_Extract_:
+ + + +
Intramuscular testosterone undecanoate for substitution in male hypogonadism the experience of 13.5 years
F Saad1,2 & M Zitzmann3
Background: Testosterone substitution with favourable kinetics and tolerance is important for hypogonadal men. Intramuscular injections of long-acting testosterone undecanoate (TU) offer a convenient modality.
Methods: We report data from 281 patients (134 with primary, 88 with secondary hypogonadism and 59 with late-onset (mixed or metabolic) hypogonadism aged 15 to 72 years (mean 40±13 years) receiving altogether 4913 intramuscular injections of 1000 mg of TU during a maximal treatment time of 13.5 years, overall corresponding to 1069 treatment years.
Components of the metabolic syndrome were assessed in 216 men receiving 2864 injections.
+ + + +
_Extracted data_:
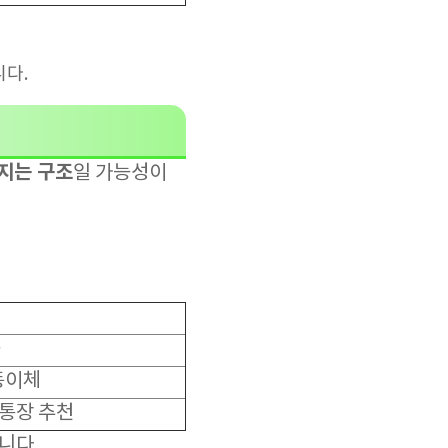
니다.
지는 구조
일 가능성이
등
동이체
 통장 추천
니다.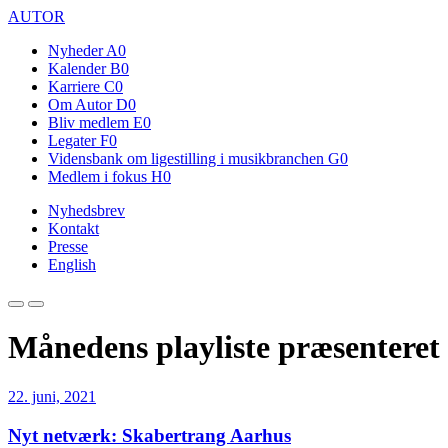
AUTOR
Nyheder
A0
Kalender
B0
Karriere
C0
Om Autor
D0
Bliv medlem
E0
Legater
F0
Vidensbank om ligestilling i musikbranchen
G0
Medlem i fokus
H0
Nyhedsbrev
Kontakt
Presse
English
Månedens playliste præsenteret
22. juni, 2021
Nyt netværk: Skabertrang Aarhus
+ + + +
_What needs to be done_: Continue the abstract on long-term testosterone undecanoate injections from the point where its text ends.

_Task answer_:
Results: Trough levels of testosterone were generally within the low normal range, indicating sufficient substitution. Individual dosing intervals ranged from 10 to 14 weeks. The proportion of men fulfilling the new joint consensus criteria of the International Diabetes Federation and the National Cholesterol Education Program for definition of the Metabolic Syndrome decreased from initially 87 to 52% within 2 years (χ2 for trend: P<0.001). Especially waist circumference decreased from 112.0±10.3 to 96.4±9.1 cm (P<0.001) within a year (body mass index from 30.4±5.1 to 28.6±3.8 cm (P=0.001)). Lipoprotein subfractions, blood pressure and fasting glucose levels improved in a similarly meaningful manner. Hematocrit was significantly elevated under treatment but remained within the normal range, except for occasional measurements (maximal value 56.3%).
Conclusion: Injections of testosterone undecanoate represent a feasible, safe and well tolerated modality of androgen substitution in hypogonadal men of a wide age-range, substantiated by more than one decade of experience, facilitating a decrement of metabolic/cardiovascular risk factors.